壺中天(振鋳・演出・美術:高桑晶子+鉾久奈緒美)『日月花』

会期:2011/06/27~2011/07/03

大駱駝艦・壺中天[東京都]

壺中天の男子(「男性ダンサー」なんて書くよりもふさわしい気がするので、あえて)たちに比べると、女子たちの作品はぼくには掴みがたかった(ちなみに、近年の壺中天の公演では、男子中心か女子中心かに分かれることが多く、均等に男女が混合される公演は少ない)。とくに男子たちが「路上に並んで立ち小便する」みたいに幼児的な情動を勢いよく放出しているのに対して、女子たちはやや「ふっきれて」いないと感じさせられてきた。「晴れの舞台で憧れの妖精になりたい!」というなどといった「乙女心」が見え隠れすることもある。バレエの舞台ならいざ知らず、舞踏においては無用の長物ではないか、あるいは一般の女性たちを見ていると「乙女心」に窮屈さを感じ、そこから解放されたいと願うなんてことが起きているのでは、などと思ってしまう。例えば、変顔でプリクラ撮るなんて遊びは、そうした窮屈さからの解放感をえたいがための振る舞いではなかろうか。
 そんなこと思って見ていたぼくにとって、本作の白眉は中盤の女三人組の登場シーンだった。見事な変顔だった。正直言って「ぶさいく」だった(そう呼ぶ失礼を詫びるべきか迷う、ただ、あれが意図ある表現だったら詫びてはならないはずだ)。見ながら「ぶさいくだなー」と漏らしたくなるくらい、見事に突き抜けていた。toto BIGのCMで踊り歌う森三中を連想させる、不格好であるが故に生じる解放感に酔った。白塗りの全裸に近い姿故に女子たちを愛する男性客もいるだろう。けれども、変顔もできる壺中天女子たちのダンスは女性客にこそアピールするのではないだろうか。これで壺中天の女子が男子の「バカ」(もちろん賛辞として用いています)に拮抗してきた気がする。ぜひ近い将来、この「バカ」を競う「壺中天・紅白踊り合戦」をやってもらいたいと強く希望する。

2011/07/01(金)(木村覚)

プレビュー:「Whenever Wherever Festival 2011」、「ダンスがみたい!13」ほか

7月の公演は、単独公演よりもシリーズ企画やイベントが多い。森下スタジオで行なわれる「Whenever Wherever Festival 2011」(7月7日~28日@森下スタジオ Sスタジオ)は、ワークショップが満載で観客というよりダンサー、振付家にお勧めのイベント。ダンスの講師が中心だけれど、柴幸男ら演劇系のワークショップもあるので、ダンスや演劇をつくりたい方、要チェック。

※

課題のねらい: ダンス公演を紹介する文書の最後の文に続けて、その先を書きなさい。

※

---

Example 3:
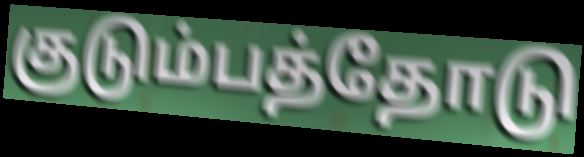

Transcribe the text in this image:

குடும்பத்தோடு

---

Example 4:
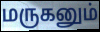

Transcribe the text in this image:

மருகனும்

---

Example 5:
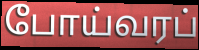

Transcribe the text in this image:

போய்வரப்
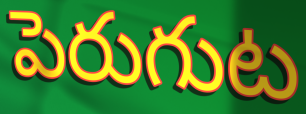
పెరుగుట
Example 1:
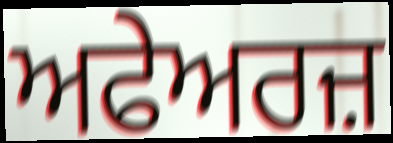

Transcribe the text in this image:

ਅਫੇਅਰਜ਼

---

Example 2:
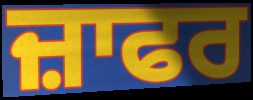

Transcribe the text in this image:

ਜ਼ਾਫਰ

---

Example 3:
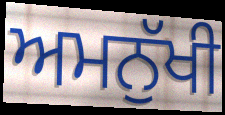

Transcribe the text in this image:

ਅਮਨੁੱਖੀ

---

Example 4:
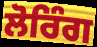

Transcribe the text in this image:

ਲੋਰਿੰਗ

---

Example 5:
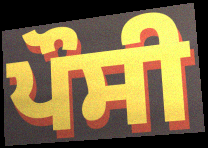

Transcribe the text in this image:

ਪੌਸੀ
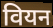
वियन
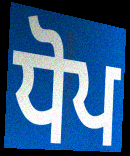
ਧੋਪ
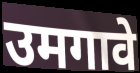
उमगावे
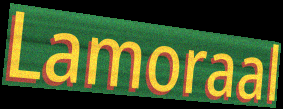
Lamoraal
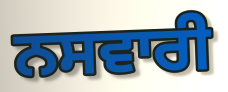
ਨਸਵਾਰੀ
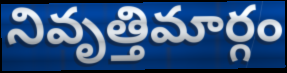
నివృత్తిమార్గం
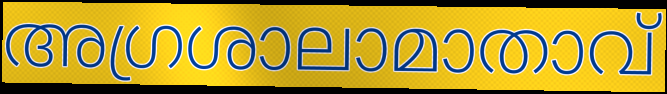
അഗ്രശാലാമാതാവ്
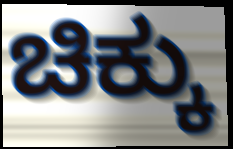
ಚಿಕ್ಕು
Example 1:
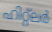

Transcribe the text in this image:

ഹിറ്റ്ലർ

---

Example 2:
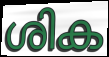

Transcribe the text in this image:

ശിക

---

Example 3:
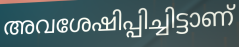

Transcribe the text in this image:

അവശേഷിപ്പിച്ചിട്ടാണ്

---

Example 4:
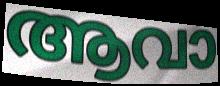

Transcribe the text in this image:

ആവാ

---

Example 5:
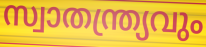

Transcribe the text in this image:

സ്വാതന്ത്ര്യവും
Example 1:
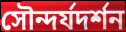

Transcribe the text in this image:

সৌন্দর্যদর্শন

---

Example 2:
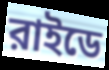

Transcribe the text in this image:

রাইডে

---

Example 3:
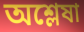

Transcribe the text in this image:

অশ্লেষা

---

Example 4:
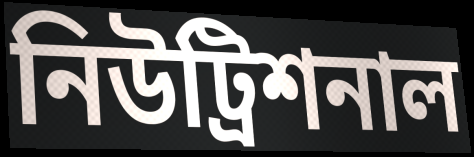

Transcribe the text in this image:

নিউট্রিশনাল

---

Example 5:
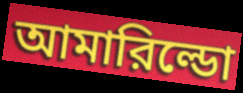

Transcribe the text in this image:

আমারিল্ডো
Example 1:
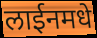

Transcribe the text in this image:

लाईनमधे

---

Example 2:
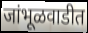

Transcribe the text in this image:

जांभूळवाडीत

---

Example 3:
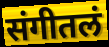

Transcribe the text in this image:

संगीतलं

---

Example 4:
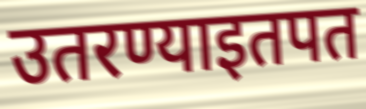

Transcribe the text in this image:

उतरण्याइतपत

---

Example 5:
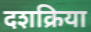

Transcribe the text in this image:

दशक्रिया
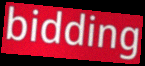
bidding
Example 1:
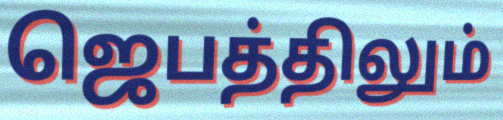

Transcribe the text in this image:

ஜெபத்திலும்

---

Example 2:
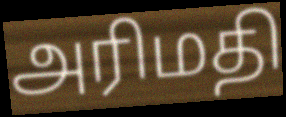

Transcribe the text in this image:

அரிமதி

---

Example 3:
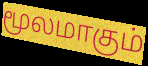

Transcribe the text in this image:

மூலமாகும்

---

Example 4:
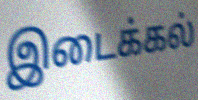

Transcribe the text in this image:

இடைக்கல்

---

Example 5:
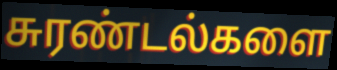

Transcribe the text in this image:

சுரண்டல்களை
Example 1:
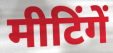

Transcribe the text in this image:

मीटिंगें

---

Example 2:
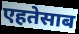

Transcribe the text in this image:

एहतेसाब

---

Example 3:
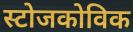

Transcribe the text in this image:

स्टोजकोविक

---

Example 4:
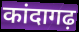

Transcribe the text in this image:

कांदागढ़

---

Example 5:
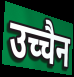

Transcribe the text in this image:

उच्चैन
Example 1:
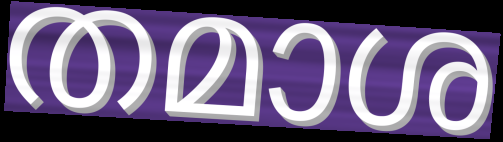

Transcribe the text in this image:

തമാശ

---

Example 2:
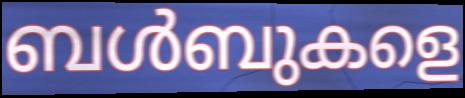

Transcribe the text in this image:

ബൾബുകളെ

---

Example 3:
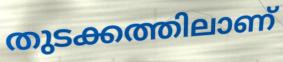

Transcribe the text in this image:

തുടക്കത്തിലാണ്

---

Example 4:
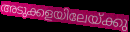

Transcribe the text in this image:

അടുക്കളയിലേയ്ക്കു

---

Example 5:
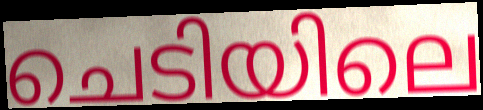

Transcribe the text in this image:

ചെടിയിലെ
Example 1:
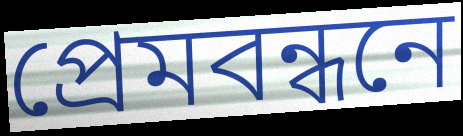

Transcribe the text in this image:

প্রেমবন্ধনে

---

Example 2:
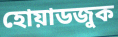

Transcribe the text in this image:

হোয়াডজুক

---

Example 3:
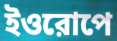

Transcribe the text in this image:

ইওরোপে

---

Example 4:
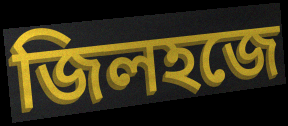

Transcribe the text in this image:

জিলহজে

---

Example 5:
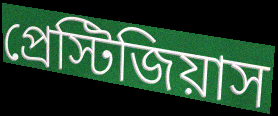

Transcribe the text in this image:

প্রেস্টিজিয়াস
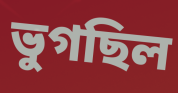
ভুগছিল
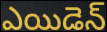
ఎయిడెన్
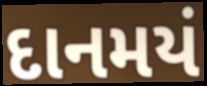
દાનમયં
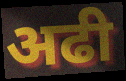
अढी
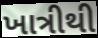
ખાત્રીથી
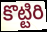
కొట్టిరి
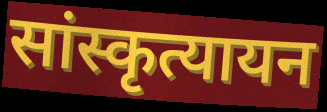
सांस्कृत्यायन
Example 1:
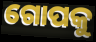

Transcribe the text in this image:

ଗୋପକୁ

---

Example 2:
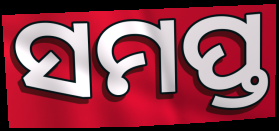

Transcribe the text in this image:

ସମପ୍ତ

※

課題の解答:
die pratzeとd-倉庫で行われるのは「ダンスがみたい!13」(7月19日~2011年8月3日@神楽坂die pratze、8月5日~30日@日暮里d-倉庫)。8月の上演予定のほうが面白そうではあるけれど(大橋可也&ダンサーズ+空間現代や黒沢美香&ダンサーズ、川口隆夫など)、7月ならば岩下徹と桜井圭介の「即興セッション」(7月24日@die pratze)が気になる。
それとアサヒ・アートスクエアのすみだ川アートプロジェクト2011「江戸を遊ぶ:Nanpo×連」(6月19日~7月31日@アサヒ・アートスクエアほか)もある。快快による『快快-faifai-のOBAKE!!!!!!』(7月15日)や蓮沼執太の「MUSIC TODAY ASAHI」(7月18日)も必見だが、個人的には山賀ざくろが黒沢美香と踊る「沙羅等」(7月14日、16日)に期待している。

2011/06/30(木)(木村覚)

ダーレン・アロノフスキー『ブラック・スワン』、周防正行『ダンシング・チャップリン』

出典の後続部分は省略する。